A former colleague of mine contacted me by phone a few months ago. He offered me a job. Decided not to take it, though. For two reasons. The first reason being that he was very insistent I move back to Toronto to take the job. Something I have precisely zero interest in doing. I lived and worked in Toronto for a number of years, and those were arguably the darkest years of my life.
My old program coordinator at Sheridan College once advised a more naïve and innocent version of yours truly against seeking work in the Big Smoke upon graduation. Her exact pearl of wisdom was: “You’re just not a Toronto kind of guy.” I probably should’ve taken her advice in retrospect. But I didn’t, and learned the hard way what she was getting at. I ended up working for a psychopath who eventually got arrested for stabbing a dude, but that wasn’t the half of it. Toronto is only exciting and glamourous if you’ve never had the experience of living or working there. Otherwise, it’s a miserable place. Shameless materialism and delusions of grandeur are epidemics in that town. If you dare to base your whole sense of self-worth on something other than the number of zeros on your paycheque, people actually think there’s something horribly wrong with you.

The second reason why I turned down the job is because I’ve already made definitive plans as to what I’m going to do with the post-Ellis Galea Kirkland phase of my professional life. Plans which I may or may not elaborate on in a future blog post. I’d like to devote my time and talents towards a more noble endeavour. All the paperwork with regards to said endeavour has been completed and submitted to the relevant personnel; I should be hearing back from them in a few months’ time. [EDIT 1/30/2020 10:40 UTC-5 These plans ultimately did not work out for me, as I elaborate on in more detail here. So the search continues for life’s next great adventure. Hopefully that adventure will not involve dealing with anyone with a God complex. Satisfaction would still be a good and welcome thing.]
It was the first time I had spoken to the aforementioned former colleague in four years, and the conversation did not revolve entirely around this job he was offering me. Among other things, he enlightened me to the fact that our one-time boss did not actually commit suicide, as was initially reported in the Globe. That was the “official” explanation given to the media, but the truth is even stranger (and hence far more interesting) than that. She died accidentally. Hypothermic shock.
As I’ve mentioned elsewhere on this site, Ellis Galea Kirkland was a cancer survivor. She successfully bought her way back to relative health, but not before her years of illness rendered numerous biological functions defective. One of those functions being the human body’s natural thermoregulatory ability.
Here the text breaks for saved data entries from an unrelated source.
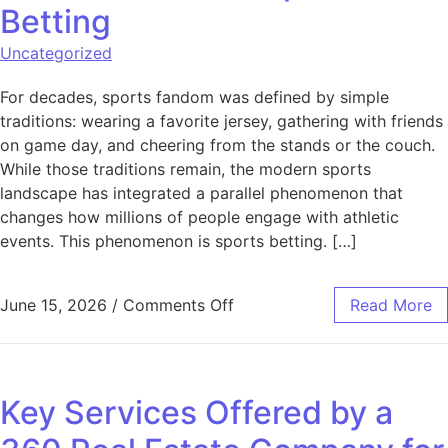
Betting
Uncategorized
For decades, sports fandom was defined by simple
traditions: wearing a favorite jersey, gathering with friends
on game day, and cheering from the stands or the couch.
While those traditions remain, the modern sports
landscape has integrated a parallel phenomenon that
changes how millions of people engage with athletic
events. This phenomenon is sports betting. […]
on Understanding the Funda
June 15, 2026
/
Comments Off
Read More
Key Services Offered by a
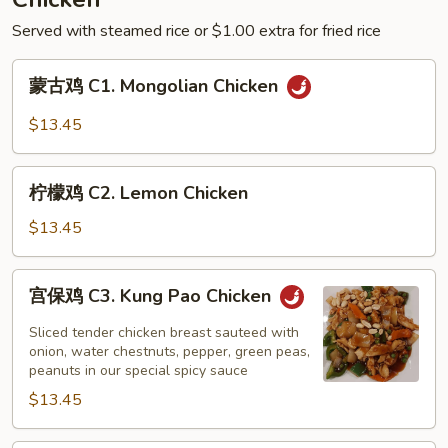
Green
Served with steamed rice or $1.00 extra for fried rice
Bean
Sauce
蒙
蒙古鸡 C1. Mongolian Chicken
古
鸡
$13.45
C1.
Mongolian
柠
Chicken
柠檬鸡 C2. Lemon Chicken
檬
鸡
$13.45
C2.
Lemon
宫
宫保鸡 C3. Kung Pao Chicken
Chicken
保
鸡
Sliced tender chicken breast sauteed with
C3.
onion, water chestnuts, pepper, green peas,
peanuts in our special spicy sauce
Kung
$13.45
Pao
Chicken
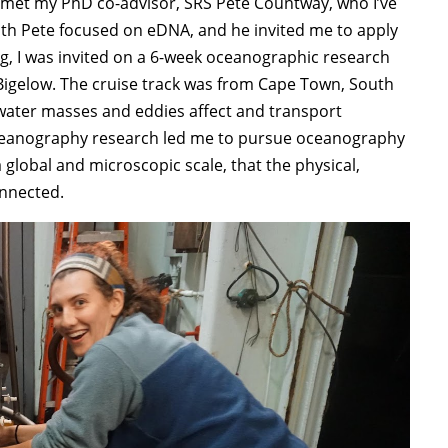
I met my PhD co-advisor, SRS Pete Countway, who I’ve
th Pete focused on eDNA, and he invited me to apply
, I was invited on a 6-week oceanographic research
 Bigelow. The cruise track was from Cape Town, South
 water masses and eddies affect and transport
 oceanography research led me to pursue oceanography
global and microscopic scale, that the physical,
onnected.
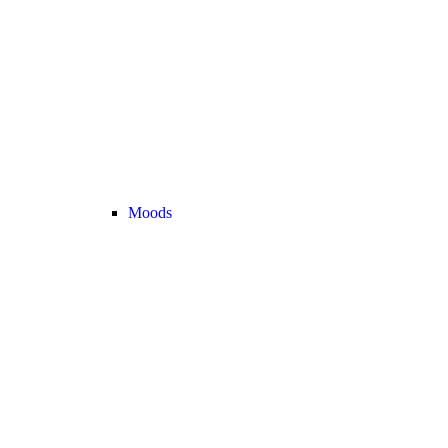
Moods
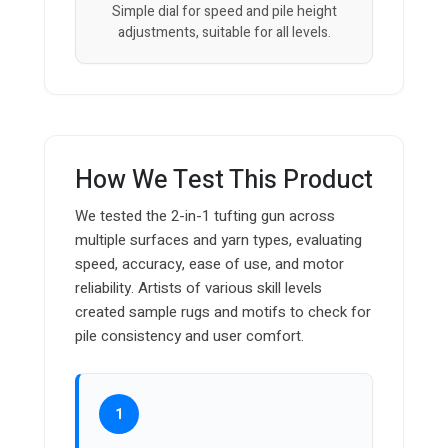
Simple dial for speed and pile height
adjustments, suitable for all levels.
How We Test This Product
We tested the 2-in-1 tufting gun across
multiple surfaces and yarn types, evaluating
speed, accuracy, ease of use, and motor
reliability. Artists of various skill levels
created sample rugs and motifs to check for
pile consistency and user comfort.
1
Over a period of years, her body temperature would gradually lose its propensity to remain consistent regardless of external atmospheric conditions, and would instead fluctuate in response to her body’s immediate surroundings. In short, she ceased to be a normal warm-blooded mammal and became cold-blooded. Like a reptile.
Years ago when Ellis first discussed this particular quirk of her physiology with me, I made some wisecrack to her in response about how she was a human lizard. Despite her hair-trigger temper and her tendency to take herself way too seriously, she laughed that one off. The joke likely reminded her of the pet iguana she used to have back in the Eighties.
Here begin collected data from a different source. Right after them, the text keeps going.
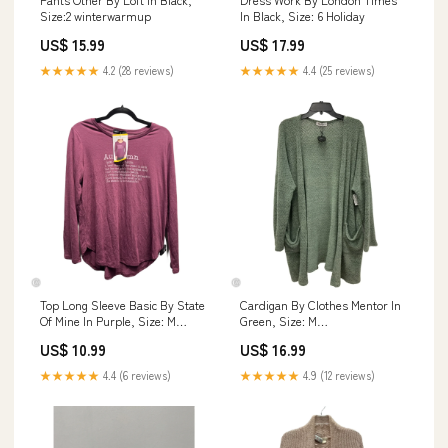
Size:2 winterwarmup
In Black, Size: 6 Holiday
US$ 15.99
US$ 17.99
★★★★★
4.2 (28 reviews)
★★★★★
4.4 (25 reviews)
Top Long Sleeve Basic By State
Cardigan By Clothes Mentor In
Of Mine In Purple, Size: M
Green, Size: M
FEBRUARY-SALE-2024
DESIGNERRESALECUPCAKESANDCAS
US$ 10.99
US$ 16.99
★★★★★
4.4 (6 reviews)
★★★★★
4.9 (12 reviews)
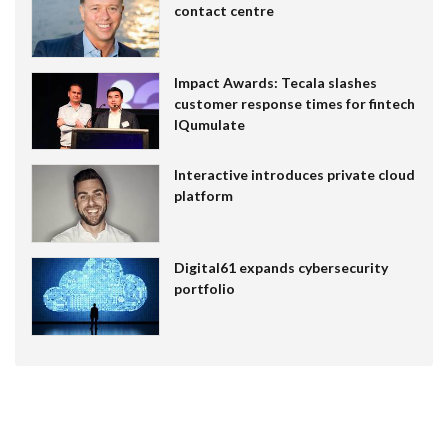
contact centre
Impact Awards: Tecala slashes
customer response times for fintech
IQumulate
Interactive introduces private cloud
platform
Digital61 expands cybersecurity
portfolio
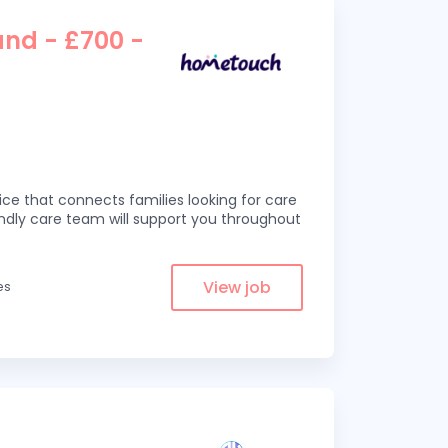
and - £700 -
ce that connects families looking for care
iendly care team will support you throughout
View job
es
Yeah, you read that right – being the near-Michael Jackson level of eccentric she was, Ellis once had a pet iguana. I never met the iguana, unfortunately. It had been dead for years by the time I first met Ellis, but I’ve personally seen old photographs of her posing with it. She would tell me that this critter expired prematurely as a result of an unintended moment’s exposure to a particularly harsh Canadian winter. In a weird way, one could say the iguana eerily presaged its owner’s death some thirty years later.

With her reptilianism in some unbeknownst waxing phase, it would be a mere five minutes outside on a bitter New Year’s Eve in the financial capital of a certain country far in the Northern Hemisphere known the world over for its harsh winters (if nothing else) that would ultimately do her in. A demise that recalls the Wicked Witch of the West, in the sense that she was killed by something that has been naturally present on Earth for millions of years which the comfortable majority can easily withstand exposure to without suffering any life-threatening medical complications.
I may or may not use this as a plot device in SILVER BROWN. Some variant of it might show up, but right now it’s really too early to tell. It’s certainly fucked-up enough to make excellent fodder for fiction. The stuff of a good biological horror story worthy of Cronenberg. There are quite a few characters in SILVER BROWN that cannot be accurately described as human, so if I find myself having to kill one of them off, it would be only fitting to give them a very inhuman sendoff.